The data exchange sequence that will be described will take place at the beginning of all new activation sequences, e.g. dispense of currency, and for longer data exchange cycles, e.g. data download, will also take place at additional pseudo-random intervals. The peripheral device 1 starts all verification cycles. Initially, the device data and control software 10 in the device driver 3 generates control and other data in a conventional manner in response to instructions from the host and sends this to the device controller 4. A controlling microprocessor (not shown) within the peripheral device 1 then extracts a portion of the data received by the device controller 4 and routes this to the validation software 5 (step 20, Figure 2) . This data portion will constitute a sequence related to and extracted from the message.
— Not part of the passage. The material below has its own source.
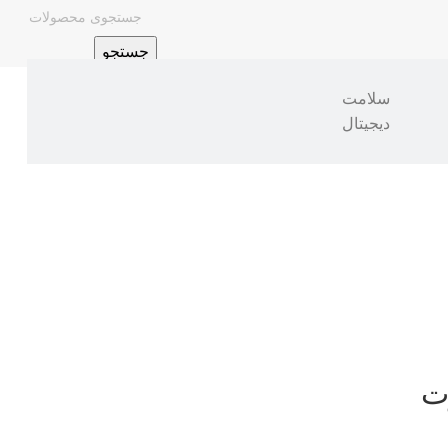
جستجو
سلامت
دیجیتال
The encryption software 6 will then encrypt the data using a private key of a public/private key encryption system (step 21) , the encrypted data then being transmitted to validation module 11 of the device driver 3. The private key is stored in a secure memory
(not shown) within the peripheral device 1. The corresponding public key is stored in a memory (not shown) in the device driver 3 so that the decryption software 12 can use this to decrypt the transmitted,
encrypted data (step 22) . The decrypted data (which in normal circumstances will be identical with the randomly sampled data supplied to the software 6) is then supplied to the encryption software 13 where it is encrypted using a private key of another private/public key encryption system and transmitted back to the peripheral device 1
(step 23) . The private key is stored in a secure memory
(not shown) in the device driver 3. The decryption software 7 then decrypts the received message using the public key corresponding to the private key (which it stores) used by the software 13 (step 24) and the decrypted data is fed to the comparison software 8 (step 24) .
The comparison software 8 then compares (step 26) the data received from the encryption software 7 with the original data supplied to the encryption software 6 (step 25) . If they are the same, then the device driver and peripheral device are authenticated as a genuine pair (step 27) . If they do not agree then the device driver 3 is considered faulty or non-authentic (step 28) . In these circumstances, the peripheral device 1 may be taken offline or some other corrective measure applied, for example an error message can be sent to the application or function limits applied that restrict the operational status of a dispenser but no banknotes can be dispensed in the case of a cash dispenser.
By using the data received from the software module 10, the authentication exchange appears to be random so that attempts to monitor the data exchanges do not allow counterfeiters to gain access. The preferred encryption techniques are PGP and RSA.
Although software modules have been described, their functions could be performed by hardware or firmware.